## Questions
(1) Say whether each statement agrees with the deployment pipeline slides, answering yes or no and quoting the deciding words: (a) System integration testing is described as slow. (b) Bottom up integration testing requires API definitions and mocks. (c) Test teams should be bigger than development teams.
(2) Transcribe the deployment pipeline slides from "testing 101" to "or more assertions)".

## Text for analysis
· · ·

Deployment Pipelines: Disproving the Big Bang



@sublimino
 Delivery Engineer
News UK, Visa, British Gas
www.binarysludge.com

What is a deployment Pipeline?


"Automated manifestation of your process for getting software from version control into the hands of your users"

- Jez Humble

(wrote the book)

or



The code's journey between 
your mind and production 

What is the big bang?


WHAT IS THE BIG BANG?


  • Late integration of software components
  • De facto industry standard
  • Bringer of release paralysis and fear
  • Useful in small projects where integration is minimal 

Who is this TALK appropriate for?


Any developer that desires 

quality, maintainability and sanity




Big Bang Integration testing is Bad

  • Isolating defects is hard - many logs, little granularity
  • Interface problems are not discovered until components are integrated
  • Business pressures often push this to the end of the development lifecycle
  • This leads to stressful development
  • BIG BANG INTEGRATION TESTING IS BAD

    • Problems may not emerge until the system is under stress
      • Which may prompt another release
    • System integration testing is SLOW
      • Database fixtures are expensive to load 
      • Network communication is slow
      • Anything browser-driven is slow
    • Stuck with long feedback loop
      • May have to wait hours or overnight for results

    BOTTOM UP INTEGRATION TESTING IS GOOD

    • Encourages layered testing (unit, integration, functional)
      • Find and fix bugs more quickly
    • Preferable to top down
      • API definitions and mocks not required
      • Avoids implementation-locking stub-hell
    • Problems discovered while the developer is in the zone
      • Problem still fresh in the developer's mind
      • No context switch required
      • Less distance to travel through logs

    But really, any testing is better than none at all

    • Good test practice:
      • Describe the problem to be solved
      • Identify the results required
      • Write a failing test
      • Hack it green
      • Repeat, refactor, rejoice

    the build pipeline

    A set of engineering practices that ensure build quality

    (Often require a cultural shift) 


    HOW?

    • Implicit trust in development team
    • No more:
      • Release managers
      • Go/No-Go meetings
      • Release-driven testing

    it begins with

    Continuous Integration

    "Continuous Integration (CI) is a development practice that requires developers to integrate code into a shared repository several times a day. Each check-in is then verified by an automated build, allowing teams to detect problems early.

          By integrating regularly, you can detect errors quickly, and locate them more easily."


          - http://www.thoughtworks.com/continuous-integration

    Continuous integration

    Is compatible with branching and PRs
    Discourages languishing branches
    Relatively widely practiced
    Hosted services are available...


    http://www.infoq.com/research/ci-server

    Full-stack testing


    All code must be 

    automatically testable

    • Test teams should never be bigger than development teams
    • Humans are fallible, testers more so
    • Machines are all that will be left one day

    (Private methods are contentious)

    • There is no right answer. Be pragmatic
    • If code must be tested (business critical, complex, due for refactoring) but is not in scope, consider separation by refactoring into a new class (only relevant in some cases)
    • BUT NEVER TEST IMPLEMENTATION


    testing 101

    • Slice the problem into its component parts
    • Test in isolation
    • Test only one unit or intent (may use one or more assertions)

· · ·

## Supplied material
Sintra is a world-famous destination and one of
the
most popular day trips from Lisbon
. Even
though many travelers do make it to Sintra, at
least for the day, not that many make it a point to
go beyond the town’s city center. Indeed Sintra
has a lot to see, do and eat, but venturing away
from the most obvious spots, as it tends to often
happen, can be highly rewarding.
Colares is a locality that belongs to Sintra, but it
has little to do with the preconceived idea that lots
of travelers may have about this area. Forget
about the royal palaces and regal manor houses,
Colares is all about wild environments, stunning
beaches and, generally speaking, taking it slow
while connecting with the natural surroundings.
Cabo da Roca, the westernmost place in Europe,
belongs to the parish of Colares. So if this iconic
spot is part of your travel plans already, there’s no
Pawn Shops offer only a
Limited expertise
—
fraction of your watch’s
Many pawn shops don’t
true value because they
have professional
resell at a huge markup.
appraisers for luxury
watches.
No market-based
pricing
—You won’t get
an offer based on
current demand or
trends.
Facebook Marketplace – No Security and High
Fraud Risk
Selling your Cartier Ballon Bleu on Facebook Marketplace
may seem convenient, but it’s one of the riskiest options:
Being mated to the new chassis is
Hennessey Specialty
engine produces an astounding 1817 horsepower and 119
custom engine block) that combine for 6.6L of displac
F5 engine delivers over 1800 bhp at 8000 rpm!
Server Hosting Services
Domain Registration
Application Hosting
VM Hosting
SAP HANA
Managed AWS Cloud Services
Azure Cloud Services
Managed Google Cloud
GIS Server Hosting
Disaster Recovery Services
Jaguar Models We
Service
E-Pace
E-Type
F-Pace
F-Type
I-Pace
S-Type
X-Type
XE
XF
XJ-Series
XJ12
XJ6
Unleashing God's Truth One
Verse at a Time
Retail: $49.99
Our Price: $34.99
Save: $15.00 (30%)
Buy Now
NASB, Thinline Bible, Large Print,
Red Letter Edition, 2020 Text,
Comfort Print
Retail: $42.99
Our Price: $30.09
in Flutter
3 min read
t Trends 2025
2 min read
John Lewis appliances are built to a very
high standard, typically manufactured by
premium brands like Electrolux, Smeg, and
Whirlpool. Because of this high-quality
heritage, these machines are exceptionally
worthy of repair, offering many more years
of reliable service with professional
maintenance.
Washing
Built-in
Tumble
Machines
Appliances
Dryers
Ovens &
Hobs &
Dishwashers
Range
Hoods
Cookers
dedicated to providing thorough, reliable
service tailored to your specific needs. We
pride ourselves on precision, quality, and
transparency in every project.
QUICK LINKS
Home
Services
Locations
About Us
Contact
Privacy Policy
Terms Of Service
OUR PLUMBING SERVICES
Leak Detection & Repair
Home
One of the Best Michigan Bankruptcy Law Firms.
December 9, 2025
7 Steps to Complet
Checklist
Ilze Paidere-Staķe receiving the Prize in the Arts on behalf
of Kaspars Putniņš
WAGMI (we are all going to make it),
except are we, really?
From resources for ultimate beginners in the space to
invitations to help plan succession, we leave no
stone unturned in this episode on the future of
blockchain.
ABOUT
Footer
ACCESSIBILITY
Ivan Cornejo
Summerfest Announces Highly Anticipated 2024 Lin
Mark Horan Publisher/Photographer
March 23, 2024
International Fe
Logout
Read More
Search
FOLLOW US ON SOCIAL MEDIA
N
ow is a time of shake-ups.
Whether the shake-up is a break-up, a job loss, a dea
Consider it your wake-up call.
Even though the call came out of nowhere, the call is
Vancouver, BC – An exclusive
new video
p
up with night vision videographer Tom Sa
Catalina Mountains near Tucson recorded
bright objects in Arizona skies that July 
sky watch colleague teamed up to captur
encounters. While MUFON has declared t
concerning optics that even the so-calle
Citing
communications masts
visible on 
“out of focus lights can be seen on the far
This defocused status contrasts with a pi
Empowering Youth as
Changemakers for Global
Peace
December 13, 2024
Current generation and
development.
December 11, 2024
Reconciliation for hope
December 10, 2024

· · ·

## Exercise results
(1)
(a) Yes: "System integration testing is SLOW"
(b) No: "API definitions and mocks not required"
(c) No: "Test teams should never be bigger than development teams"

(2)
testing 101

    • Slice the problem into its component parts
    • Test in isolation
    • Test only one unit or intent (may use one or more assertions)